SAND SPRINGS, Okla. — From new apps to expanded safety committees, schools across Green Country spent the last year re-evaluating security.
In Bixby, parents spoke out wanting to get involved immediately after the shooting in Parkland.
"We actually had one or two lockdowns here in Bixby based on some reports, threats that students had made that we had to act on. If you recall, there was a lot of emotion," superintendent Rob Miller said.
In Sand Springs they use the STOPit app, where students can report threats and the school can prevent an incident before anythign ever happens.

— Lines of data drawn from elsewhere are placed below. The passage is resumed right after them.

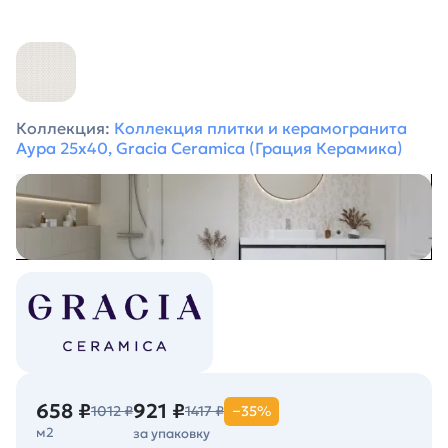
Коллекция:
Коллекция плитки и керамогранита
Аура 25х40, Gracia Ceramica (Грация Керамика)
658 ₽
921 ₽
1012 ₽
1417 ₽
−35%
м2
за упаковку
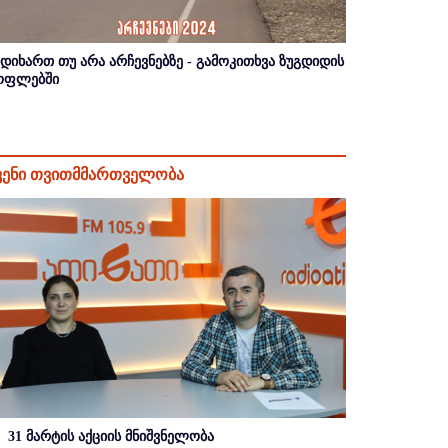
იდიხართ თუ არა არჩევნებზე - გამოკითხვა ზუგდიდის
ოფლებში
ვენი თვითმმართველობა
31 მარტის აქციის მნიშვნელობა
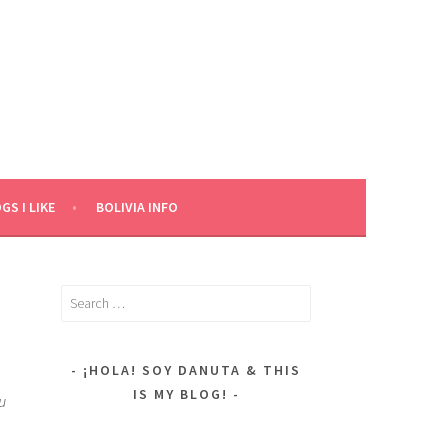
GS I LIKE
BOLIVIA INFO
Search
for:
¡HOLA! SOY DANUTA & THIS
IS MY BLOG!
u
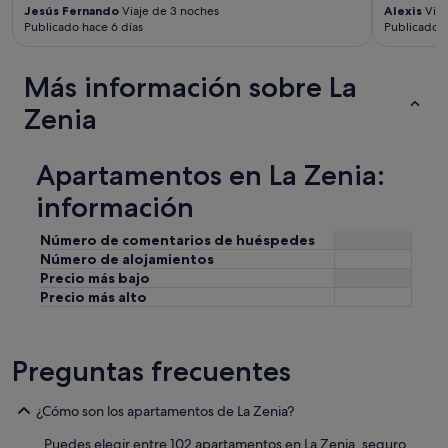
Jesús Fernando
Viaje de 3 noches
Alexis
Viaj
t
Publicado hace 6 días
Publicado h
a
u
n
Más información sobre La
e
u
Zenia
r
o
l
Apartamentos en La Zenia:
a
h
información
o
r
Número de comentarios de huéspedes
a
Número de alojamientos
.
Precio más bajo
L
Precio más alto
a
L
u
z
Preguntas frecuentes
d
e
¿Cómo son los apartamentos de La Zenia?
l
a
Puedes elegir entre 102 apartamentos en La Zenia, seguro
p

"I think people are really checking to see if what they're doing is the best thing that they can do. So it has changed. It makes you a little more aware. It makes you feel like you need to get extra support," Central Ninth Grade Center Principal JJ Smith said.
In addition to STOPit they launched CrisisGo, which equips teachers with rosters and a panic button on their phones to contact first responders. They also hired a new resource officer, and are researching active shooter training for the fall.
"We want to make sure that we're never complacent. As soon as you get complacent and think that you've got it, something happens. We want to make sure that we keep it in the front of our minds to always work to be better," Smith said.
Bixby gave students access to Sandy Hook Promise this year as a way to share online to counselors the things they hear. The superintendent tells 2 Works for You they've received dozens of tips, and know they'll keep making changes.
"I don't know if you ever have complete peace of mind. You're always concerned about what could happen. Just like Parkland demonstrated to us: every school shooting, every tragedy like that is different," Miller said.
Both districts said security is a bigger priority now than ever before.